In my early thirties, I was struck with a debilitating illness for which neither medical science nor years of depth analysis provided an answer. As a last resort, I went to the Jung Institute in Zürich, hoping to make some meaning of my life before I died. In the midst of my despair, I had a dream stating that the cause of my illness was that the threshold of my unconscious was exceptionally low. This dream was most helpful. I gave up seeking outer solutions and committed myself to exploring the archetypal energies assaulting my psyche. For me, individuation, the process of bringing the unconscious shadow qualities to consciousness and integrating them into the personality, was a lifesaving necessity. To be responsible for my own wholeness, I had to integrate my inherent shadow qualities that I had forgotten, repressed, or never known.

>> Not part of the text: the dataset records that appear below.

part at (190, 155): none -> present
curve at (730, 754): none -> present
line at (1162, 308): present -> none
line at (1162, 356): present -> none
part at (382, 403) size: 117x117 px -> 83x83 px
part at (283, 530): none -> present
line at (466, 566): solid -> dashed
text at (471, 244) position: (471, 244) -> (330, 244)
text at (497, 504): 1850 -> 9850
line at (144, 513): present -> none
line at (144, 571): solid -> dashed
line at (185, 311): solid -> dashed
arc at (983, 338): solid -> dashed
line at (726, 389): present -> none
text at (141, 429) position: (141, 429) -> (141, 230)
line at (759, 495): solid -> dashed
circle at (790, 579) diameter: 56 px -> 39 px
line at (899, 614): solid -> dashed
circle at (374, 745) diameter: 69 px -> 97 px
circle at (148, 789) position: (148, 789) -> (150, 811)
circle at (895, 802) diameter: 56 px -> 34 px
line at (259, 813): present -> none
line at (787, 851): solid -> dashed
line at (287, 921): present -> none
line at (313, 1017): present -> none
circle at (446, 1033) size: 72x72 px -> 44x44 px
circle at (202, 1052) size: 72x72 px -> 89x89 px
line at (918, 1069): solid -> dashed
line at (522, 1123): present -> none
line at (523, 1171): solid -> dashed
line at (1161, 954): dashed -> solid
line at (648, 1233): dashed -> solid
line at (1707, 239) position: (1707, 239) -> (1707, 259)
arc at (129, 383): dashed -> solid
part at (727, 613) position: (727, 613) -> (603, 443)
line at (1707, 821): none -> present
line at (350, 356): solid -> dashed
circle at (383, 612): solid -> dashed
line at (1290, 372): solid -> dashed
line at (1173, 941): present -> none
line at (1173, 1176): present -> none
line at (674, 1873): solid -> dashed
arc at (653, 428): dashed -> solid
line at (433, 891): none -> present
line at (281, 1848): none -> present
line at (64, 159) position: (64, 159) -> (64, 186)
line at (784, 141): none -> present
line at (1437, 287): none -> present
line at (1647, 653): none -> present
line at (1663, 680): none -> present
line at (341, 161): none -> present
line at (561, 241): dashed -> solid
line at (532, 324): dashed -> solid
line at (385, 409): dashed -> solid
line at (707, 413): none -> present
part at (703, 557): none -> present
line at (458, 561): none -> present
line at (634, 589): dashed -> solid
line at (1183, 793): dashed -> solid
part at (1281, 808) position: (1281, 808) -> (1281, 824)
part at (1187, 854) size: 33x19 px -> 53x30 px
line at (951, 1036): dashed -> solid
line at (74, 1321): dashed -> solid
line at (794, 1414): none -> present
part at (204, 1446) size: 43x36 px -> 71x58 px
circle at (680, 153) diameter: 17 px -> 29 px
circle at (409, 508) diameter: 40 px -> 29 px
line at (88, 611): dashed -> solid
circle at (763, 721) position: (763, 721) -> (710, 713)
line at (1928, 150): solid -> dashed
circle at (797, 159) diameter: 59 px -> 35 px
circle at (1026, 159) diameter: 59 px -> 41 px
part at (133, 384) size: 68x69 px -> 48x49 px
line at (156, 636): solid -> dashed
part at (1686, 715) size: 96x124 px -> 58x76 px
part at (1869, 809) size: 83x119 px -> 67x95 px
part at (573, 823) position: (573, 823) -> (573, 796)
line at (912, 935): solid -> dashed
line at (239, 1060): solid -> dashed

Through temperament or circumstances, the struggles faced within the individuation process are uniquely personal. This rather obvious fact hit me when, after years of analysis striving to plumb the depths of the inner world, I suddenly realized that I did not need to go deeper into the unconscious: I was already there.
My task was to find my way out of the archetypal realm and into the world of outer reality; however, I needed to validate the psyche’s underworld domain in order to launch my journey into the mundane world. To function in the outer world, I first had to make sense of the somewhat strange inner landscape of my particular sychic orientation. My experience in this regard has been most valuable as I work with others who find themselves struggling to fi nd the way out of the depths and into life.
The paintings and commentaries I share here are pictorial interactions through which I attempted to relate my fragile ego to the archetypal forces that flooded in on me. The paintings, with their related dialogues, helped contain the chaotic incursions from the unconscious and provided symbolic images that I could meditate upon and, over time, integrate.